* **Available data**
==========

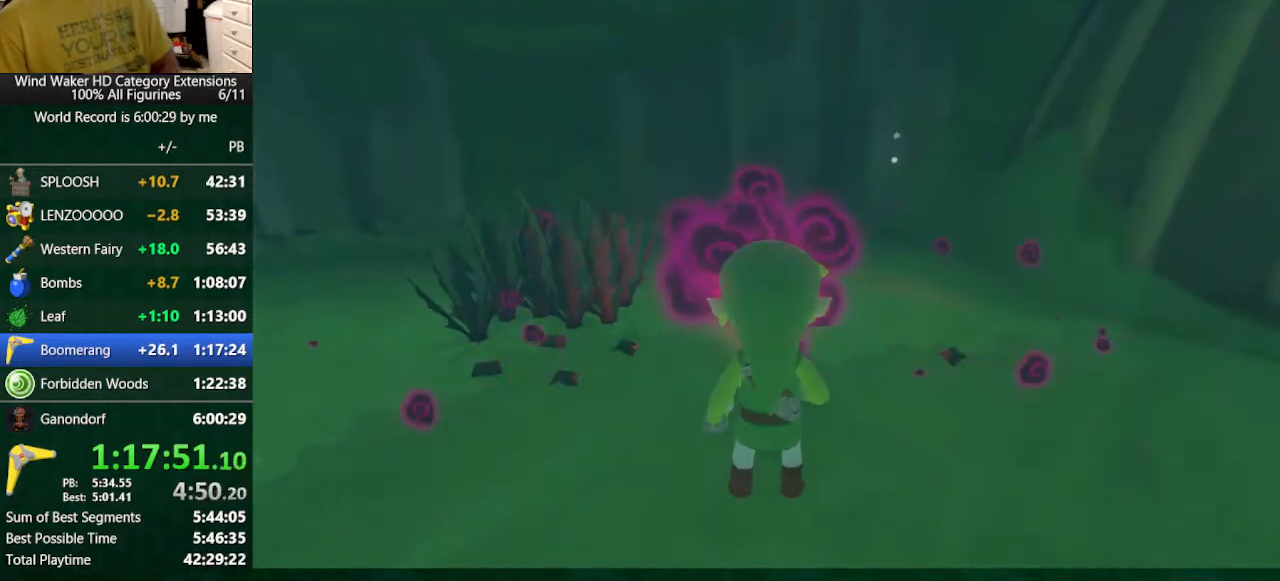
{"buttons": [], "left_stick": "center", "right_stick": "center", "events": [[33, "B", "down"], [133, "B", "up"], [167, "B", "down"], [233, "B", "up"], [333, "B", "down"], [400, "B", "up"]]}
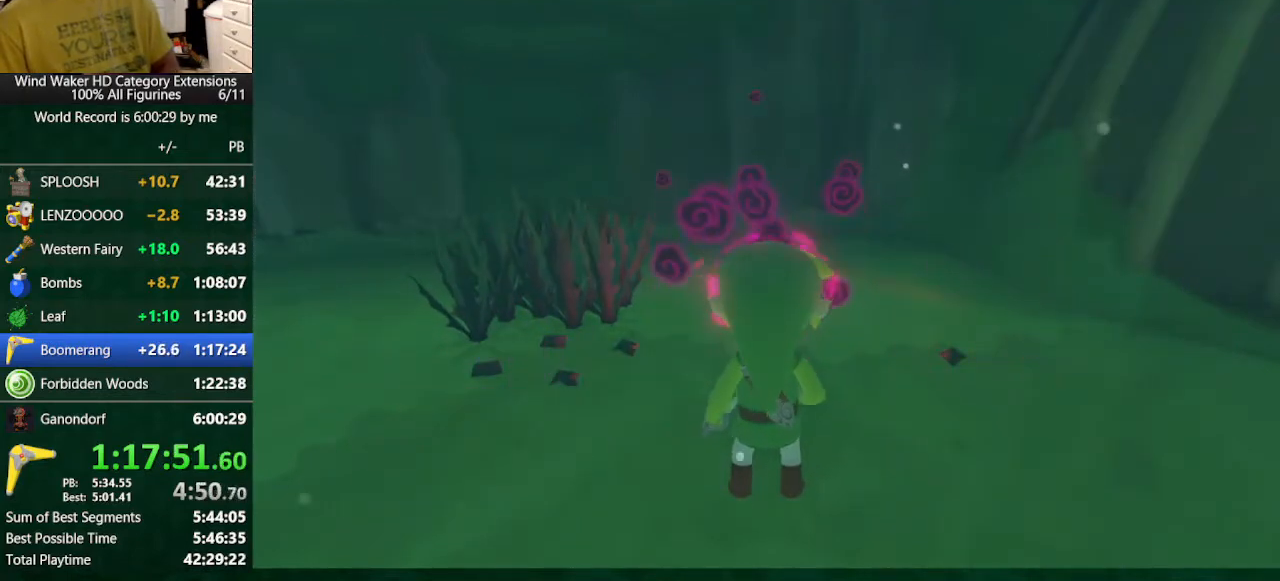
{"buttons": [], "left_stick": "center", "right_stick": "center", "events": [[33, "B", "down"], [67, "B", "up"], [233, "B", "down"], [300, "B", "up"], [333, "B", "down"], [433, "B", "up"]]}
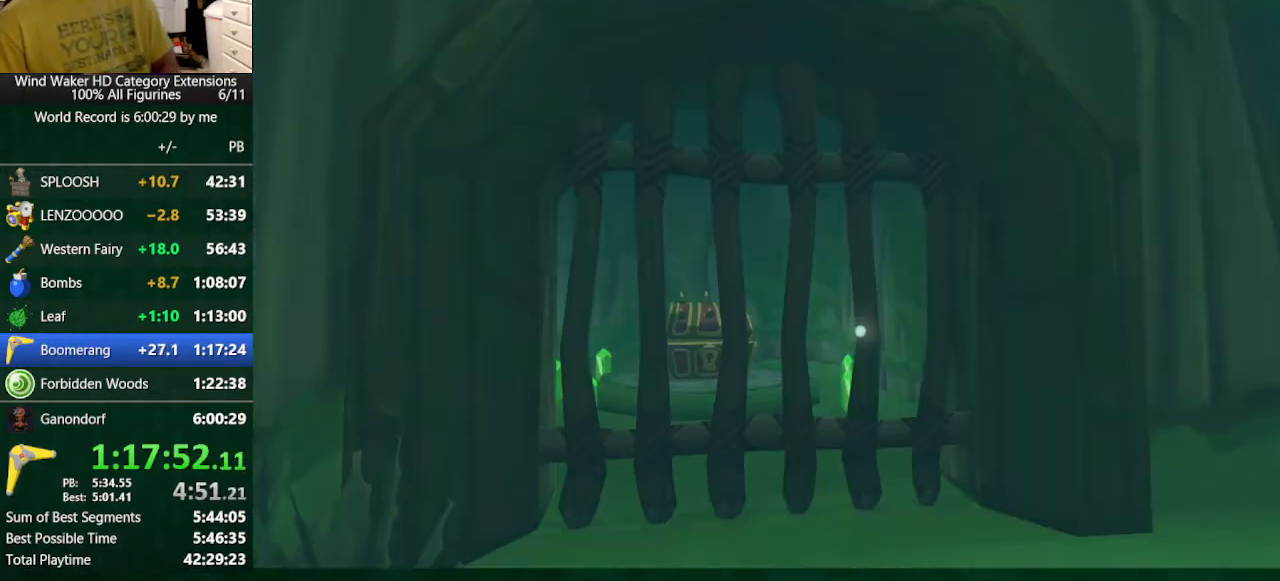
{"buttons": [], "left_stick": "center", "right_stick": "center", "events": []}
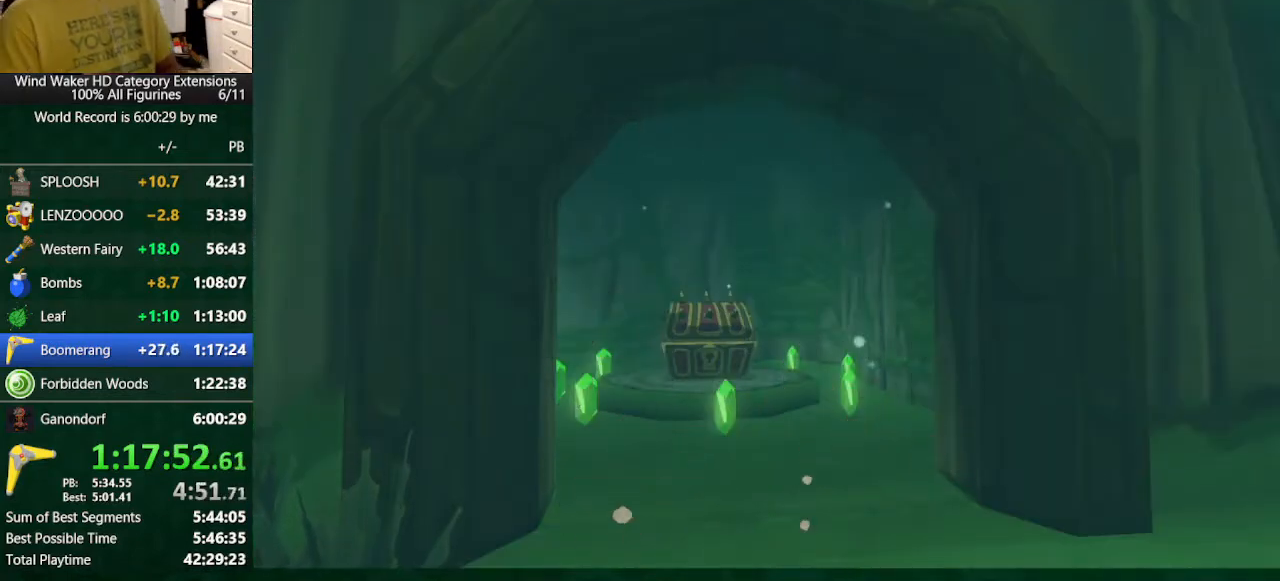
{"buttons": [], "left_stick": "center", "right_stick": "center", "events": []}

==========

* **Exercise instructions**
None of the pictures belong in the copy; repeat all other material exactly.

* **Answer to the exercise**
{"buttons": [], "left_stick": "center", "right_stick": "center", "events": [[33, "B", "down"], [133, "B", "up"], [167, "B", "down"], [233, "B", "up"], [333, "B", "down"], [400, "B", "up"]]}
{"buttons": [], "left_stick": "center", "right_stick": "center", "events": [[33, "B", "down"], [67, "B", "up"], [233, "B", "down"], [300, "B", "up"], [333, "B", "down"], [433, "B", "up"]]}
{"buttons": [], "left_stick": "center", "right_stick": "center", "events": []}
{"buttons": [], "left_stick": "center", "right_stick": "center", "events": []}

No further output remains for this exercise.